The introduction to an early chapter concludes as follows: “For those of you who question the extent to which you are affected by growing up in an alcoholic family, this chapter will prove very illuminating”. What an understatement. Mesmerised, I turned the pages. It was like reading about me. Gradually I began to recognise so many of my own traits – ‘super-responsible’, ‘low self-esteem’, ‘showing loyalty where it wasn’t deserved’ and the one that resonated most – ‘always feeling on the outside looking in’.

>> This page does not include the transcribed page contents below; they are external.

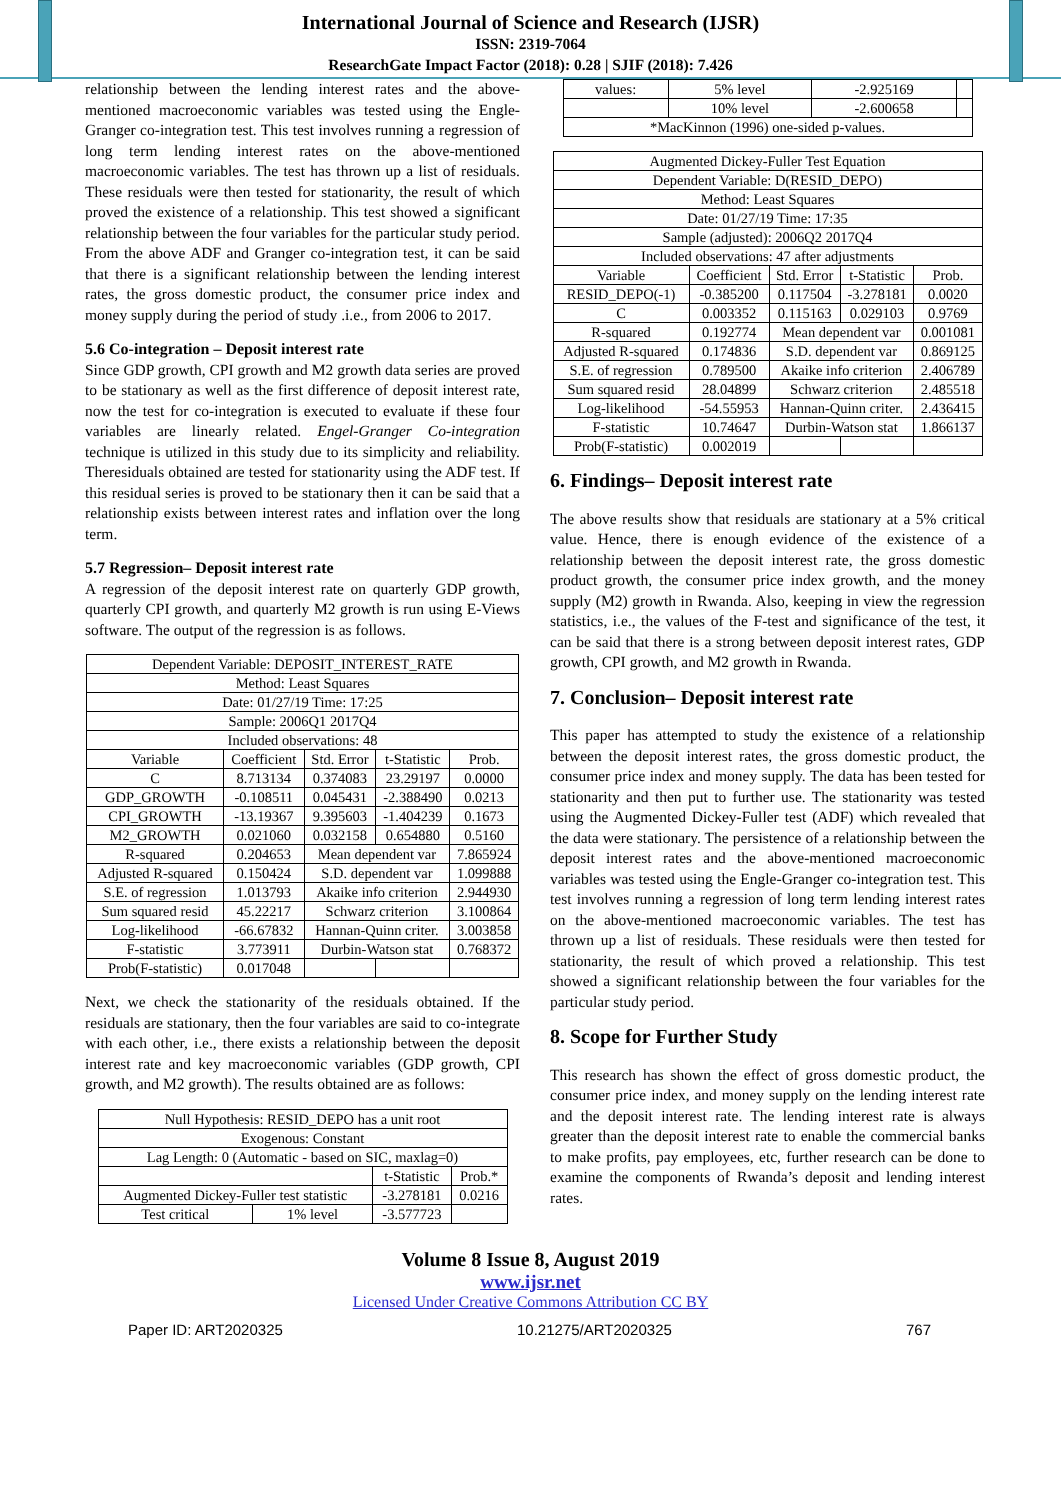International Journal of Science and Research (IJSR)
ISSN: 2319-7064
ResearchGate Impact Factor (2018): 0.28 | SJIF (2018): 7.426
relationship between the lending interest rates and the above-mentioned macroeconomic variables was tested using the Engle-Granger co-integration test. This test involves running a regression of long term lending interest rates on the above-mentioned macroeconomic variables. The test has thrown up a list of residuals. These residuals were then tested for stationarity, the result of which proved the existence of a relationship. This test showed a significant relationship between the four variables for the particular study period. From the above ADF and Granger co-integration test, it can be said that there is a significant relationship between the lending interest rates, the gross domestic product, the consumer price index and money supply during the period of study .i.e., from 2006 to 2017.
5.6 Co-integration – Deposit interest rate
Since GDP growth, CPI growth and M2 growth data series are proved to be stationary as well as the first difference of deposit interest rate, now the test for co-integration is executed to evaluate if these four variables are linearly related. Engel-Granger Co-integration technique is utilized in this study due to its simplicity and reliability. Theresiduals obtained are tested for stationarity using the ADF test. If this residual series is proved to be stationary then it can be said that a relationship exists between interest rates and inflation over the long term.
5.7 Regression– Deposit interest rate
A regression of the deposit interest rate on quarterly GDP growth, quarterly CPI growth, and quarterly M2 growth is run using E-Views software. The output of the regression is as follows.
| Dependent Variable: DEPOSIT_INTEREST_RATE | | | | |
| Method: Least Squares | | | | |
| Date: 01/27/19 Time: 17:25 | | | | |
| Sample: 2006Q1 2017Q4 | | | | |
| Included observations: 48 | | | | |
| Variable | Coefficient | Std. Error | t-Statistic | Prob. |
| C | 8.713134 | 0.374083 | 23.29197 | 0.0000 |
| GDP_GROWTH | -0.108511 | 0.045431 | -2.388490 | 0.0213 |
| CPI_GROWTH | -13.19367 | 9.395603 | -1.404239 | 0.1673 |
| M2_GROWTH | 0.021060 | 0.032158 | 0.654880 | 0.5160 |
| R-squared | 0.204653 | Mean dependent var | | 7.865924 |
| Adjusted R-squared | 0.150424 | S.D. dependent var | | 1.099888 |
| S.E. of regression | 1.013793 | Akaike info criterion | | 2.944930 |
| Sum squared resid | 45.22217 | Schwarz criterion | | 3.100864 |
| Log-likelihood | -66.67832 | Hannan-Quinn criter. | | 3.003858 |
| F-statistic | 3.773911 | Durbin-Watson stat | | 0.768372 |
| Prob(F-statistic) | 0.017048 | | | |
Next, we check the stationarity of the residuals obtained. If the residuals are stationary, then the four variables are said to co-integrate with each other, i.e., there exists a relationship between the deposit interest rate and key macroeconomic variables (GDP growth, CPI growth, and M2 growth). The results obtained are as follows:
| Null Hypothesis: RESID_DEPO has a unit root | | | |
| Exogenous: Constant | | | |
| Lag Length: 0 (Automatic - based on SIC, maxlag=0) | | | |
| | | t-Statistic | Prob.* |
| Augmented Dickey-Fuller test statistic | | -3.278181 | 0.0216 |
| Test critical | 1% level | -3.577723 | |
| values: | 5% level | -2.925169 | |
| | 10% level | -2.600658 | |
| *MacKinnon (1996) one-sided p-values. | | | |
| Augmented Dickey-Fuller Test Equation | | | | |
| Dependent Variable: D(RESID_DEPO) | | | | |
| Method: Least Squares | | | | |
| Date: 01/27/19 Time: 17:35 | | | | |
| Sample (adjusted): 2006Q2 2017Q4 | | | | |
| Included observations: 47 after adjustments | | | | |
| Variable | Coefficient | Std. Error | t-Statistic | Prob. |
| RESID_DEPO(-1) | -0.385200 | 0.117504 | -3.278181 | 0.0020 |
| C | 0.003352 | 0.115163 | 0.029103 | 0.9769 |
| R-squared | 0.192774 | Mean dependent var | | 0.001081 |
| Adjusted R-squared | 0.174836 | S.D. dependent var | | 0.869125 |
| S.E. of regression | 0.789500 | Akaike info criterion | | 2.406789 |
| Sum squared resid | 28.04899 | Schwarz criterion | | 2.485518 |
| Log-likelihood | -54.55953 | Hannan-Quinn criter. | | 2.436415 |
| F-statistic | 10.74647 | Durbin-Watson stat | | 1.866137 |
| Prob(F-statistic) | 0.002019 | | | |
6. Findings– Deposit interest rate
The above results show that residuals are stationary at a 5% critical value. Hence, there is enough evidence of the existence of a relationship between the deposit interest rate, the gross domestic product growth, the consumer price index growth, and the money supply (M2) growth in Rwanda. Also, keeping in view the regression statistics, i.e., the values of the F-test and significance of the test, it can be said that there is a strong between deposit interest rates, GDP growth, CPI growth, and M2 growth in Rwanda.
7. Conclusion– Deposit interest rate
This paper has attempted to study the existence of a relationship between the deposit interest rates, the gross domestic product, the consumer price index and money supply. The data has been tested for stationarity and then put to further use. The stationarity was tested using the Augmented Dickey-Fuller test (ADF) which revealed that the data were stationary. The persistence of a relationship between the deposit interest rates and the above-mentioned macroeconomic variables was tested using the Engle-Granger co-integration test. This test involves running a regression of long term lending interest rates on the above-mentioned macroeconomic variables. The test has thrown up a list of residuals. These residuals were then tested for stationarity, the result of which proved a relationship. This test showed a significant relationship between the four variables for the particular study period.
8. Scope for Further Study
This research has shown the effect of gross domestic product, the consumer price index, and money supply on the lending interest rate and the deposit interest rate. The lending interest rate is always greater than the deposit interest rate to enable the commercial banks to make profits, pay employees, etc, further research can be done to examine the components of Rwanda’s deposit and lending interest rates.
Volume 8 Issue 8, August 2019
www.ijsr.net
Licensed Under Creative Commons Attribution CC BY
Paper ID: ART2020325 10.21275/ART2020325 767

Unknown to me I was suffering from depression and at the time believed that I was such an awful person that I simply didn’t deserve help. But the author also seemed to be saying that sometimes we can’t escape the effects of our childhood years. So even though at that time I believed I was this awful person, I reasoned that maybe it wasn’t all my fault that I was an awful person and if it wasn’t all my fault, then maybe – just maybe – I might deserve help. The final chapter set out a list of places where you might go for help and explained a little about counselling and psychotherapy.
The author also published a beautiful letter from an 89 year old woman for whom an article about Children of Alcoholics in a national newspaper proved to be an eye-opener. In her quiet and poignant letter she wrote of how she felt that she was a ‘half-person’ and that if she could only tell ‘the whole miserable story in absolute truth’ to someone before she died, that she might shed the load of guilt, lies, deception and perhaps finally in her twilight years, realise who she really was.
When I finished reading that letter I put the book down and thought, “I don’t want to be a half-person. I don’t even want to be a three-quarters person. I want to be a whole person.” A short time later with the help of a wonderful professional, I set out on what was to be a long journey home. It wasn’t easy. I fell off many cliffs on the way, ending up in deep ravines. But when the darkness closed in and the lights would go out, hands would appear and I finally found my way through. Ten years on life is much calmer now. The cliffs and ravines have given way to a more gentle rolling landscape of hills and valleys.
The French poet Paul Eluard’s insight that there is another world but that it is in this one, resonates often as I savour the extraordinary ordinariness of my now, full life.
But I have often thought how helpful it would be if we could widen our conversation around the problem we have as a nation with alcohol to include the voice of those who grew up in alcoholic homes and who live with that legacy, but in a way that does not add to the stigma of alcoholism thereby preventing people accessing help.
I came across a review recently of that little book I read all those years ago :
“I read [this book] several years ago and it took me out of a place where I was lost and confused, and into a place where I could see cause-and-effect, where a lot of my destructive thought processes were exposed for what they were – natural reactions to an impossibly difficult childhood.”
If you have begun to recognise yourself in what I have written, just remember that there is help out there. You don’t have to go it alone anymore and you more than deserve that help.